Document text:
*** Begin section ***
As far as I understand, you can use the DGM library for your code. All the examples for the DGM library are given for 2D cases, but it is not difficult to extend the model for a 3D case.

First of all, you have to build a graphical model, using the CGraph class (STAGE 1). The graphical model has nodes and edges and you have to fill them with node and edge potentials.

Since you have 3 classes, the length of your node potentials is 3: that's it, 3 potentials (or probabilities) to be the class 0, 1 and 2 ,respectively. And your edge potentials are square matrices 3x3.

In order to train node potentials with the Random Forest (RF) classifier, you may use CTrainNodeCvRF class. Its method CTrainNodeCvRF::getNodePotential() will return the array of 3 numbers – potentials.

In case, if you use external RF classifier, you might get from it the predicted class, one number (

*i.e.* 0, 1 or 2). In order to convert it to potential I suggest you to use the following idea:

Code: Select all

`// inside STAGE 3`

const float lambda = 0.33; // it must me in the interval [0; 0.5) and you have to play with it in order to achieve best results

for (i : all nodes) {

int my_prediction = my_RF_classifier.get (i); // the predicted class

Mat node_potential (3, 1, CV_32FC1);

node_potential.setTo(lambda);

node_potential.at<float>(my_prediction, 0) = 1.0f – lambda;

graph.setNode(I, node_potential);

}

The edge potentials should be set to your transition matrices.

Note, that in case when you use your own RF classifier for nodes, and transition matrices for edges, you do not need STAGE 2 from the example.

I hope that helps.
*** End section ***
Return the DGM library forum reply above in full, word for word, with nothing changed.

Information supplied:
*** Begin section ***
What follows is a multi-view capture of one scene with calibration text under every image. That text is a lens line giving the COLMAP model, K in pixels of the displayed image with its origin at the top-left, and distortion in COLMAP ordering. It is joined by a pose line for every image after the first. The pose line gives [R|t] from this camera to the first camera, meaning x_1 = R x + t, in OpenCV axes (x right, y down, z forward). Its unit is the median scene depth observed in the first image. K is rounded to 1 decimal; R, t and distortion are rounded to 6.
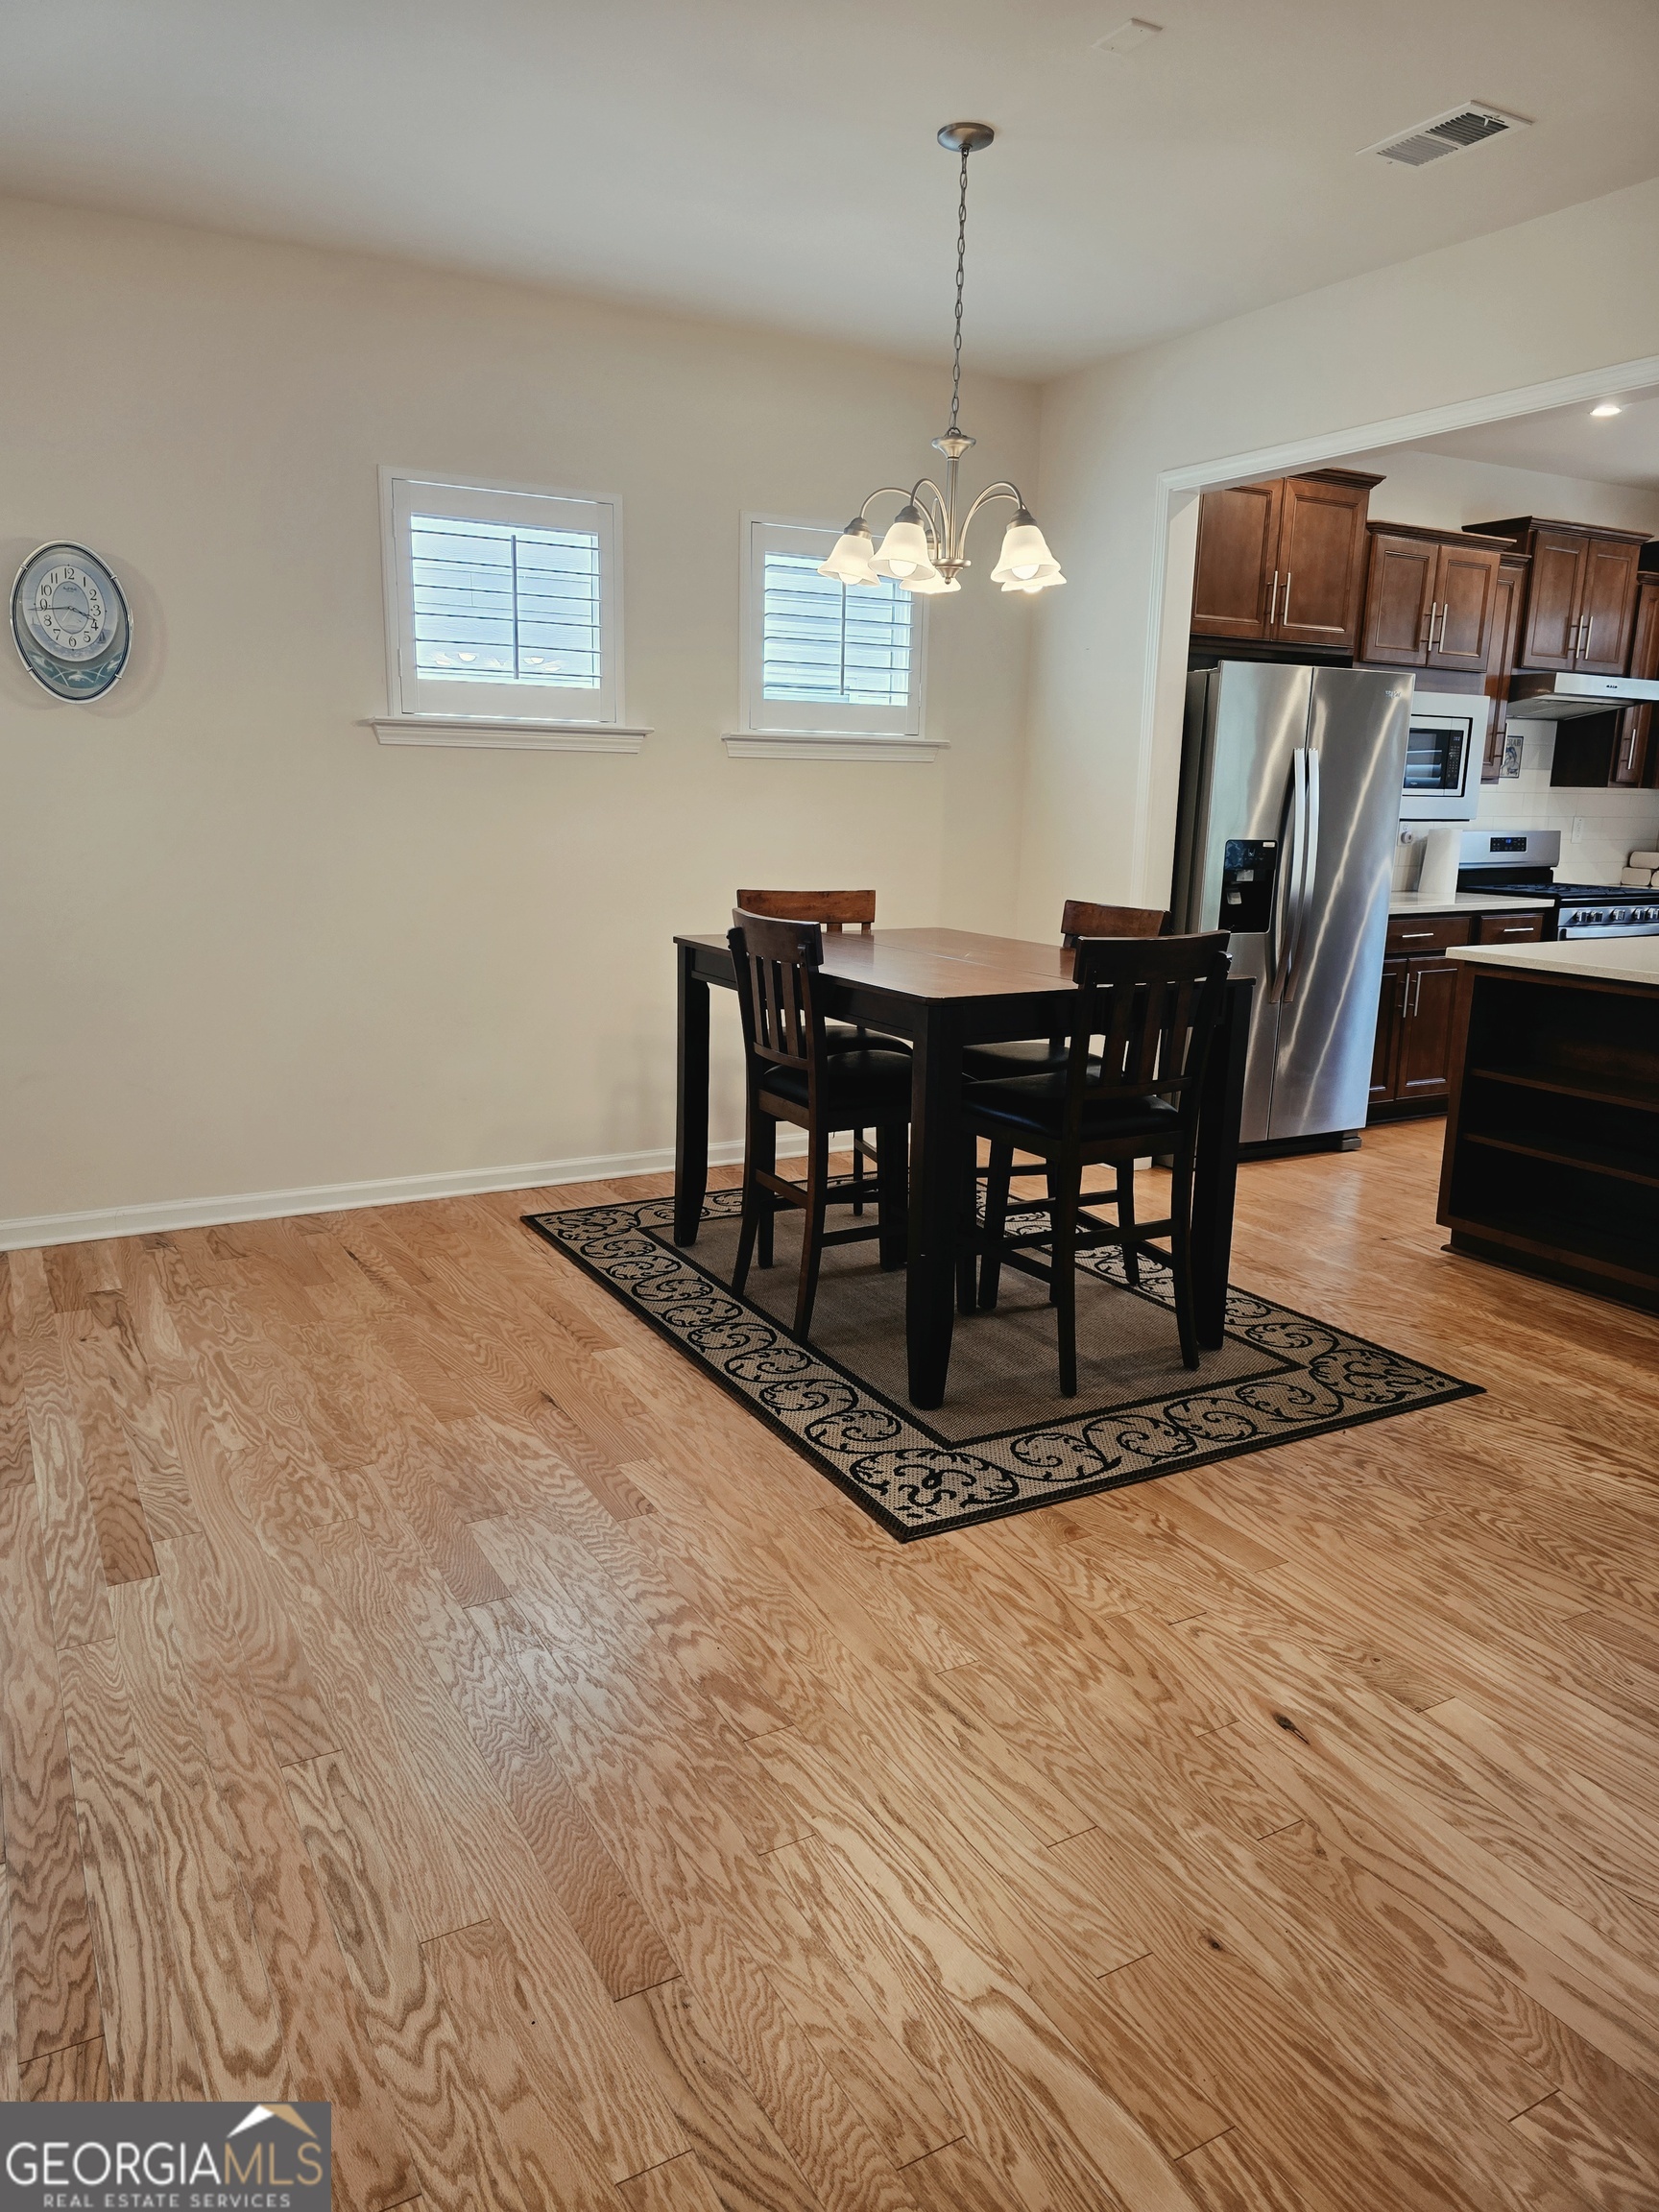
*** End section ***
Output for this exercise:
As far as I understand, you can use the DGM library for your code. All the examples for the DGM library are given for 2D cases, but it is not difficult to extend the model for a 3D case.

First of all, you have to build a graphical model, using the CGraph class (STAGE 1). The graphical model has nodes and edges and you have to fill them with node and edge potentials.

Since you have 3 classes, the length of your node potentials is 3: that's it, 3 potentials (or probabilities) to be the class 0, 1 and 2 ,respectively. And your edge potentials are square matrices 3x3.

In order to train node potentials with the Random Forest (RF) classifier, you may use CTrainNodeCvRF class. Its method CTrainNodeCvRF::getNodePotential() will return the array of 3 numbers – potentials.

In case, if you use external RF classifier, you might get from it the predicted class, one number (

*i.e.* 0, 1 or 2). In order to convert it to potential I suggest you to use the following idea:

Code: Select all

`// inside STAGE 3`

const float lambda = 0.33; // it must me in the interval [0; 0.5) and you have to play with it in order to achieve best results

for (i : all nodes) {

int my_prediction = my_RF_classifier.get (i); // the predicted class

Mat node_potential (3, 1, CV_32FC1);

node_potential.setTo(lambda);

node_potential.at<float>(my_prediction, 0) = 1.0f – lambda;

graph.setNode(I, node_potential);

}

The edge potentials should be set to your transition matrices.

Note, that in case when you use your own RF classifier for nodes, and transition matrices for edges, you do not need STAGE 2 from the example.

I hope that helps.